For approximately one third of those dealing with fertility issues, the cause of infertility is a male factor problem. Most of these problems are related to sperm count and motility.

Successful evaluation and treatment of male factor infertility requires close collaboration between the urologist, the fertility specialist and the reproductive laboratory. Male infertility can be attributed to a wide array of causes, both genetic and lifestyle-oriented:

  • Absence of a vas deferens
  • Being overweight
  • Certain prescription drugs
  • Chromosomal problems affecting sperm production
  • High temperature exposure of the genitals
  • Hormonal Issues
  • Infection
  • Issues with concentration, motility and morphology
  • Obstruction
  • Past vasectomy
  • Problems in the hypothalamus or pituitary gland
  • Testicular failure
  • Tobacco/Marijuana/Alcohol use
  • Undescended testes

Assisted reproductive technology allows ZFC to overcome most male factor problems, allowing fertilization, which otherwise would be impossible.

A technological breakthrough in the mid 1990s known as Intracytoplasmic Sperm Injection has nearly eliminated all male factor problems, allowing IVF labs to inject a single sperm into a mature egg to result in normal fertilization.

After the egg is fertilized, the male factor is no longer an issue and the developing embryo is then cultured, tested and ultimately transferred to the uterus thereby establishing a normal pregnancy.

Zouves Fertility Center has one of the most successful Intracytoplasmic Sperm Injection programs in California.
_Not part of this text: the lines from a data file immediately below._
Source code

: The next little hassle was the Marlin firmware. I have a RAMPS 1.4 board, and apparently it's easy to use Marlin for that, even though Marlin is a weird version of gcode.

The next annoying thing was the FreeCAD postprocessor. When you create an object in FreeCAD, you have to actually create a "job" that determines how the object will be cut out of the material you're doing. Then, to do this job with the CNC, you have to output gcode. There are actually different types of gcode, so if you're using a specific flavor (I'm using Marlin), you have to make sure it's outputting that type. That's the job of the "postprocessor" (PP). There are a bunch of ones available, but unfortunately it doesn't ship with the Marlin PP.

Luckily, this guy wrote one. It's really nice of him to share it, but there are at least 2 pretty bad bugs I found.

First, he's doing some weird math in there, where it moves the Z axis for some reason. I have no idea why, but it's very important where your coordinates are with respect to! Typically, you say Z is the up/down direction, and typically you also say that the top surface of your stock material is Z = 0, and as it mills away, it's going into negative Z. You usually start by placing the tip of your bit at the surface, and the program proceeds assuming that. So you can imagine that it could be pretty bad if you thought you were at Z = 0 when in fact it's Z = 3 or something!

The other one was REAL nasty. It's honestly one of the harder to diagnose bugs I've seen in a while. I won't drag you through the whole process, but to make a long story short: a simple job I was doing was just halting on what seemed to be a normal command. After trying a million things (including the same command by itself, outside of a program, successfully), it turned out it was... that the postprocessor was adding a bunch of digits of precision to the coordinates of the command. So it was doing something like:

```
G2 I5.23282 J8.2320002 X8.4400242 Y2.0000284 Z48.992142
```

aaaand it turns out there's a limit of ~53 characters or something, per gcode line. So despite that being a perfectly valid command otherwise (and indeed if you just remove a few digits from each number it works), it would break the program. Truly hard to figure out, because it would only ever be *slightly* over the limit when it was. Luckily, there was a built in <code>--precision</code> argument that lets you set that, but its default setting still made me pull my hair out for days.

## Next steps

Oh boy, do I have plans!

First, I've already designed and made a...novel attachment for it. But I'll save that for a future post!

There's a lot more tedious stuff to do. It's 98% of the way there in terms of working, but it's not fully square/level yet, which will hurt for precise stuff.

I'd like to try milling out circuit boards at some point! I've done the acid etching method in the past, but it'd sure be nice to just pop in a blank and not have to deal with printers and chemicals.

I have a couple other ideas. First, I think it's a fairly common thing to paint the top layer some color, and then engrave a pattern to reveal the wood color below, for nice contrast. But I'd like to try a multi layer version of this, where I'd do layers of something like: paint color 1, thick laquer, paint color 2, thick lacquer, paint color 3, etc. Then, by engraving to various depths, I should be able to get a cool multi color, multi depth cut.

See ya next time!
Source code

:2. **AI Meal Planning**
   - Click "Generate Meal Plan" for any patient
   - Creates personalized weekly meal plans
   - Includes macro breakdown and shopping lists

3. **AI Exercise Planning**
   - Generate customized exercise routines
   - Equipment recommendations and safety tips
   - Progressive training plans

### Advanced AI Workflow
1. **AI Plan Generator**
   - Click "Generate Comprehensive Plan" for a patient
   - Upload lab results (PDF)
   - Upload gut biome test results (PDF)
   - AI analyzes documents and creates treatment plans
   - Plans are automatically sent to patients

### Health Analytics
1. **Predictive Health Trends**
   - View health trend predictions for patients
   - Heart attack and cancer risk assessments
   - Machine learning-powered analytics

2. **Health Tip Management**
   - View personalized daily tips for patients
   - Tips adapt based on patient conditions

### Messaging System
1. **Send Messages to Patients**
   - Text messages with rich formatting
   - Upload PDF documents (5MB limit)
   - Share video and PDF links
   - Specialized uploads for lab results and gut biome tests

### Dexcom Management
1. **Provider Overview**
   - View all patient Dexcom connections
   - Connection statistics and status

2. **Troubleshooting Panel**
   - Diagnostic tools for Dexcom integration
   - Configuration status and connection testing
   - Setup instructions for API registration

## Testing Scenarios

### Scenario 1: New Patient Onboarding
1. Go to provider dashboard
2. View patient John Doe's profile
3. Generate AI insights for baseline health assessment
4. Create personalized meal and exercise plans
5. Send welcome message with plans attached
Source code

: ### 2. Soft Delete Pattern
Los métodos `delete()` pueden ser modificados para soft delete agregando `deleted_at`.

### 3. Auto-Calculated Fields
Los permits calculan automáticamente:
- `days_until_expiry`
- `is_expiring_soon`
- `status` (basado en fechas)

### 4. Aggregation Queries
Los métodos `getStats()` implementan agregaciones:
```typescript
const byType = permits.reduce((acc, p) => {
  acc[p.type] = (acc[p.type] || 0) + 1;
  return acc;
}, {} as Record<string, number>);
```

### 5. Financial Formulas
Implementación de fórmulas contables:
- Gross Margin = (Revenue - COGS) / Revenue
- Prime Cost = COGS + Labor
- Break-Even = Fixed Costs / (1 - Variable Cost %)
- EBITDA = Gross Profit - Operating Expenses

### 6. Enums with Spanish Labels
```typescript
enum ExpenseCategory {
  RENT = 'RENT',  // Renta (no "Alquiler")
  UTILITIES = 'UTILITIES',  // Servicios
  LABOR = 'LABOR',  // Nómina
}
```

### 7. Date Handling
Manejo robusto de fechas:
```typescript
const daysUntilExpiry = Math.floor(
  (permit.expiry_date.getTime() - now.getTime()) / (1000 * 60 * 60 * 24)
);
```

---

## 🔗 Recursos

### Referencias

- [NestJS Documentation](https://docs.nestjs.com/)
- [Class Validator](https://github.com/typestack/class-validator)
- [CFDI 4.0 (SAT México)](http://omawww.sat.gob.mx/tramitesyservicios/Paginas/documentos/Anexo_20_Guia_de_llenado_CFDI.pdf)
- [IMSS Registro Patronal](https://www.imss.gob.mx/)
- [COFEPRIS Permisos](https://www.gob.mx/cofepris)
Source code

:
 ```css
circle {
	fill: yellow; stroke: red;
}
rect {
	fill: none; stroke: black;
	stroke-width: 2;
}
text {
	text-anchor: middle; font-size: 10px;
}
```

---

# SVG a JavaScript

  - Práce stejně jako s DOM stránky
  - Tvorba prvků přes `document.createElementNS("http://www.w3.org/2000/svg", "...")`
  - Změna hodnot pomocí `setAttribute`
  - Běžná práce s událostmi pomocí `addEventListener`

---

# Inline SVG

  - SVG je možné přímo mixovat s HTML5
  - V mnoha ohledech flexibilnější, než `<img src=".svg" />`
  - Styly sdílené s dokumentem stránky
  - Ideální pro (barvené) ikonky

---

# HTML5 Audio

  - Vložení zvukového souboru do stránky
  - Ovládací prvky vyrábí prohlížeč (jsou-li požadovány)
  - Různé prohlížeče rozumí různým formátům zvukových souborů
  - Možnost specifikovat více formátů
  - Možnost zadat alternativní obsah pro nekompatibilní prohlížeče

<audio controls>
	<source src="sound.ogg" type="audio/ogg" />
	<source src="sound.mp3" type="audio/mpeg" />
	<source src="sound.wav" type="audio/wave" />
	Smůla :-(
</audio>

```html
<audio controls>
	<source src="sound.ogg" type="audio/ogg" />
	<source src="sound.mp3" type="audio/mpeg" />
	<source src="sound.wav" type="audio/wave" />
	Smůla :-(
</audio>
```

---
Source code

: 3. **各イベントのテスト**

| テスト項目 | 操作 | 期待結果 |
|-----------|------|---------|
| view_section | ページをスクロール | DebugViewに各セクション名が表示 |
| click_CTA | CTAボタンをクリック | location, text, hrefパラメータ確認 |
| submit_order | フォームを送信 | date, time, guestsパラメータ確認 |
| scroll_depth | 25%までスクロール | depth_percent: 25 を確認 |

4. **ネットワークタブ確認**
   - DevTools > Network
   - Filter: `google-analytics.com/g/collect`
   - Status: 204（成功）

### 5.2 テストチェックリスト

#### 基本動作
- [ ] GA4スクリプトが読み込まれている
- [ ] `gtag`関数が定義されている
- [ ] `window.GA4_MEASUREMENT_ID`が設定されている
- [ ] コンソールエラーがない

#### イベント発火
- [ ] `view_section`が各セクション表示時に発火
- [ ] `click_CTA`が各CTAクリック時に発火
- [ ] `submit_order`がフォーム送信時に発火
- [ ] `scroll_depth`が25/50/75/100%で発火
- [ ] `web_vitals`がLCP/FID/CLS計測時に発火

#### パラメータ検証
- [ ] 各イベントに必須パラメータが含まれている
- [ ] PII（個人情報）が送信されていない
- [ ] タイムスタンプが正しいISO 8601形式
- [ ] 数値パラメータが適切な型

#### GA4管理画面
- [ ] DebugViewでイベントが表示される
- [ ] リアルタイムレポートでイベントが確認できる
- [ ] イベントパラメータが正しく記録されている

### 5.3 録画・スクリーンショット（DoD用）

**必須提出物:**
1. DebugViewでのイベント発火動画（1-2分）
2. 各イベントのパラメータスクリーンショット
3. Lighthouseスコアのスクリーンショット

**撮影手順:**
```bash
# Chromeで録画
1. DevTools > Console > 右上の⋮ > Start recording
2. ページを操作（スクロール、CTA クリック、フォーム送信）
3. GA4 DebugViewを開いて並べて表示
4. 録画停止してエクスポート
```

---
Regardless of the severity of male sperm dysfunction, we have a 70% fertilization rate. In other words, at Zouves Fertility Center the anticipated birth rate following IVF and ICSI is the same regardless of the absence, presence or severity of male infertility. As long as there is one motile sperm available, it can be injected resulting in a normal fertilization.

Testicular Sperm Extraction (TESE)

TESE is the process of removing a small fragment of testicular tissue under local anesthesia and extracting a few viable sperm cells present in that tissue for the purpose of ICSI. TESE is recommended for men who are unable to produce sperm by ejaculation as a result of primary testicular failure, congenital absence of the vas deferens or non-reconstructed vasectomy. Even in cases where the man does not ejaculate any sperm (and doesn’t have an obstruction), with TESE we may be able to successfully remove sperm for ICSI.

TESE is usually performed the same day as the egg retrieval by a ZFC partner urologist in our office.

The ability to do ICSI and TESE have all but eliminated the need for vasectomy reversal and have significantly reduced the need for donor sperm.